» **DATA TO PROCESS**
:::

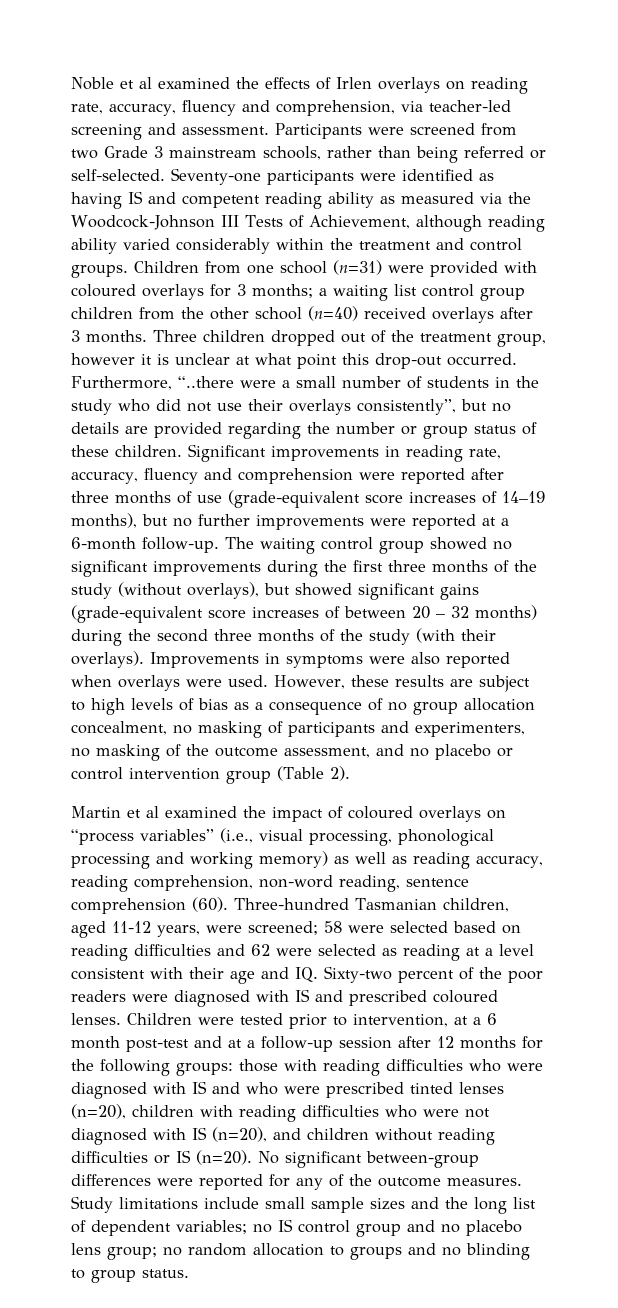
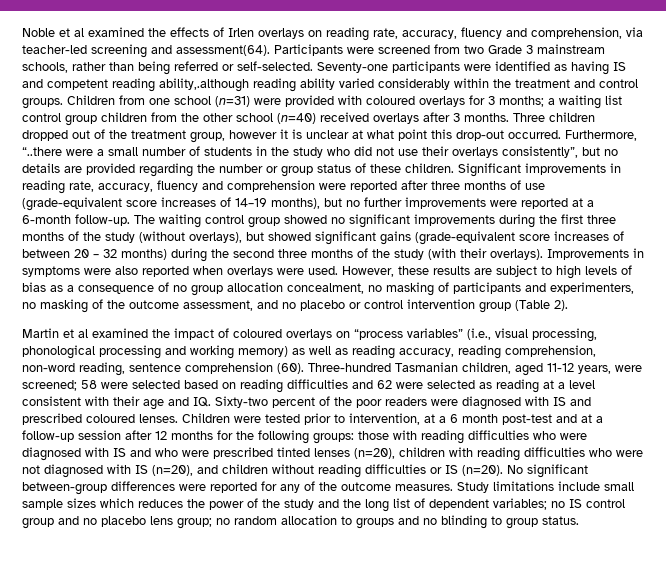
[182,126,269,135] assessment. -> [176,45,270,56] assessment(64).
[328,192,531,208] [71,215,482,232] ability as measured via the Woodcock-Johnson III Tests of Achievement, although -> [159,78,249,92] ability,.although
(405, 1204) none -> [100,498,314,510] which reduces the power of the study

:::

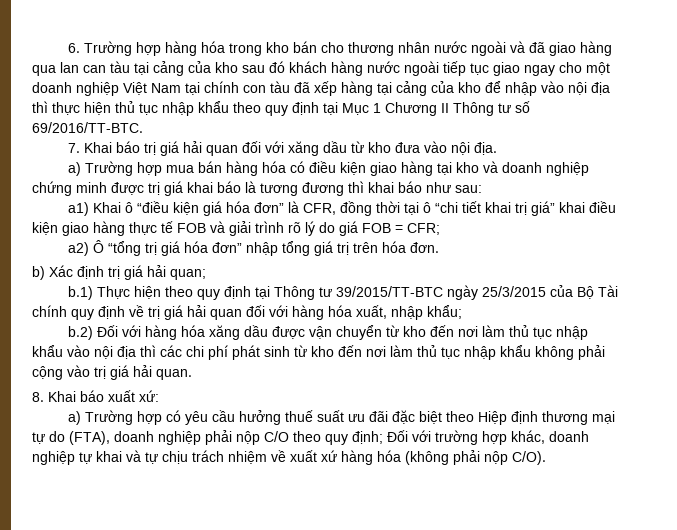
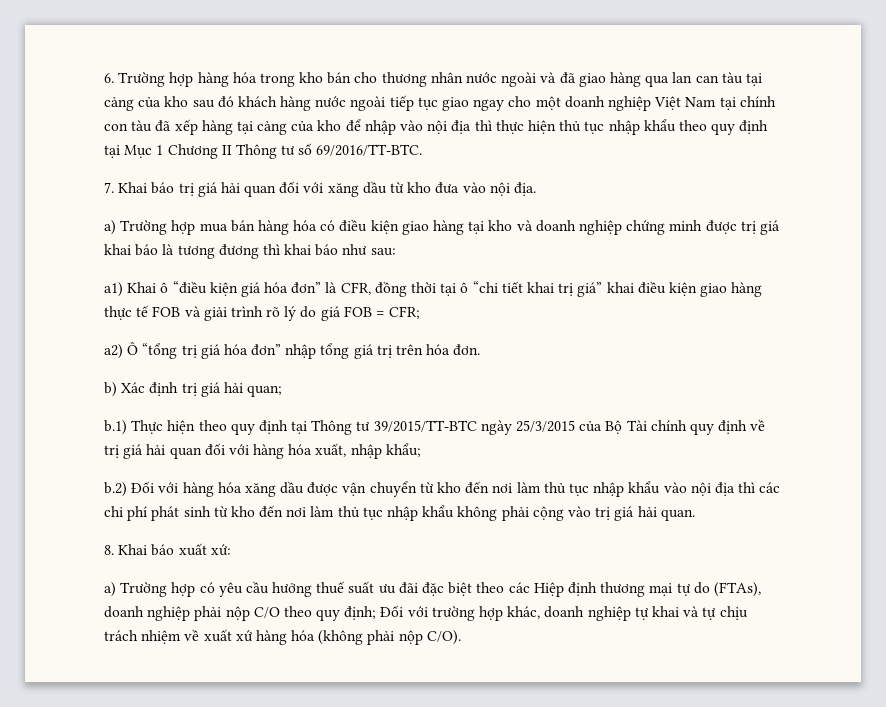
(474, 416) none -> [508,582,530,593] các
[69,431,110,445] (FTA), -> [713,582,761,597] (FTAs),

:::

» **REQUIREMENT**
Taking the entries above, print exactly the lines starting at the line with "[182,126,269,135] assessment. ->" and ending at the line with "(405, 1204) none", both included.

» **ANSWER SECTION**
[182,126,269,135] assessment. -> [176,45,270,56] assessment(64).
[328,192,531,208] [71,215,482,232] ability as measured via the Woodcock-Johnson III Tests of Achievement, although -> [159,78,249,92] ability,.although
(405, 1204) none -> [100,498,314,510] which reduces the power of the study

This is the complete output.